Another important focus for us is embracing failure. We believe a person cannot grow, innovate, or develop a business without embracing failure.
The fear of failure will hold employees back from offering their best thinking, their creative ideas, and from trying new things. The ability to admit mistakes is necessary to learn from them. At Calvert Home Mortgage, our leadership team talks openly about our failures and encourage others to do the same. The key is to learn from your mistakes.
Enjoyable Time Together
As a family, we enjoy time together. That doesn’t mean extravagance and expense. It can be as simple as quality time together, sharing memories, and enjoying each other’s company.
As a business, we make a point of connecting as a team. That includes daily stand-ups, weekly department meetings and management meetings, monthly lunch and learns, quarterly company meetings and several annual events.
At each meeting we have “shout outs” where employees share their gratitude and appreciation to their team members. We also take pictures through the year and share at a year-end slide show.
We define spirituality at our company in several ways:
- a feeling of oneness with the world
- sharing values
- commitment to important causes
We believe employees are looking for a sense of connection and inspiration at their organization, with shared values and a meaningful purpose.
To that end, our missions and visions are living, breathing statements and not just words on the wall.
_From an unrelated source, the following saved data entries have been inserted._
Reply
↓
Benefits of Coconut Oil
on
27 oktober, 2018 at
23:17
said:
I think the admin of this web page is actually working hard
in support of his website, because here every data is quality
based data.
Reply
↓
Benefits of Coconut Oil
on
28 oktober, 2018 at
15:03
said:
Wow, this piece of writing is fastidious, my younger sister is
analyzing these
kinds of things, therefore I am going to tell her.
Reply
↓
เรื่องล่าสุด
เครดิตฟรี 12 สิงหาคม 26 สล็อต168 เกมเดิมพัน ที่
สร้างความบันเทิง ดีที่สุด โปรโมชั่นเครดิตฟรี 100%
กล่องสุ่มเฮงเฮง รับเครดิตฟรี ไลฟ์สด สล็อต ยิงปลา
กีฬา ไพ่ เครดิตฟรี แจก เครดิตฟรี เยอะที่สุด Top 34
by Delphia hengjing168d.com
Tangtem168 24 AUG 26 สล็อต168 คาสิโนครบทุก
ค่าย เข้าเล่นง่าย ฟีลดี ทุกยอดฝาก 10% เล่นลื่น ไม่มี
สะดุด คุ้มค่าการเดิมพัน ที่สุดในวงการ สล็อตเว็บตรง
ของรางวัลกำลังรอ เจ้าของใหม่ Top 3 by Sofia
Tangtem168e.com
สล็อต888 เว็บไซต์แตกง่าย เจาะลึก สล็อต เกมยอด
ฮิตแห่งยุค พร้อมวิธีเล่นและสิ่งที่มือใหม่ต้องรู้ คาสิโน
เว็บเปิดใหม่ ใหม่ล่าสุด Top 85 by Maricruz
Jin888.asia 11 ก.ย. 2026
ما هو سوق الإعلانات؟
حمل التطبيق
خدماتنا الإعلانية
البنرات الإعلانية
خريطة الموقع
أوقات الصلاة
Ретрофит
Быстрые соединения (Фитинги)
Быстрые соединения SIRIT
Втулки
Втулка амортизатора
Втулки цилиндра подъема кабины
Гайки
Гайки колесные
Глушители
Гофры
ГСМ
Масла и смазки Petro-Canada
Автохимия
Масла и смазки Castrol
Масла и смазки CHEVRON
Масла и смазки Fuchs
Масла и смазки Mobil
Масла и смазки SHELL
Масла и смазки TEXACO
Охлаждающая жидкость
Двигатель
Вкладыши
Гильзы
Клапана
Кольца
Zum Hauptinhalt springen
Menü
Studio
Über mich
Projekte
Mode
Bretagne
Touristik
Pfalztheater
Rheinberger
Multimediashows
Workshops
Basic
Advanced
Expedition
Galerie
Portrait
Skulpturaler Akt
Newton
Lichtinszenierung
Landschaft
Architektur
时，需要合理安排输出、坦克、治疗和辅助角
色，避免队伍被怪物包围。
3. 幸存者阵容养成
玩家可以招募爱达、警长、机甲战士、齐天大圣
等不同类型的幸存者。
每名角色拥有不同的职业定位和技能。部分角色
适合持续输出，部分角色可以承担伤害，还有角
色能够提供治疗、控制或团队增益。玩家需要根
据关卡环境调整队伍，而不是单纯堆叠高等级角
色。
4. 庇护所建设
We continually talk about them and adjust them as our company changes and evolves.
We also believe that we need to build bridges with our community, so our family established a charity The Charitable Foundation of the Family to focus on desire to give back. We encourage our employees to connect with their own community and give back in meaningful ways. It’s amazing how good people feel by giving to others, especially to those groups or causes that have a special meaning in their lives.
Successful Management of Stress and Crisis
Strong families possess the ability to manage both daily stressors and difficult life crises creatively and effectively. They work together to meet challenges, they are adaptable, and they are resilient.
The same is true of a business, and the COVID-19 pandemic has certainly tested that resolve. We had been through economic crises before, and we knew the work and effort that could be ahead.
We implemented several strategies to adapt to the virtual world that was suddenly upon us, challenging our face-to-face culture and the in-person, paper world of our clients and our business.
In the first 30 days of sending our employees home, we set up our systems to work remotely. We had a psychologist presenting bi-weekly lunch and learnings on mental health.
We implemented a strategy of reaching out to all our clients, educating them on resources available through government and industry programs. We developed a weekly cadence of communicating with our shareholders on what we were thinking and doing to protect their investments.
The stress and challenges of the situation has brought our team closer than ever before. Our industry is slowly adapting to a new way of business and embracing technology to make it easier to facilitate a real estate purchase. And, we have been successful in our expansion in Ontario.
The Bottom Line
Any family, like any business, goes through bumps in the road. Ours is no different. We have been on a journey of learning and continue to explore and adapt.
We have benefited from the use of the three-circle model of Family, Business and Ownership.
We have also learned that the 6 traits of a strong family are applicable at our family-owned business. We continue to focus on these traits in all three circles of our business, and we continue to grow together at Calvert Home Mortgage.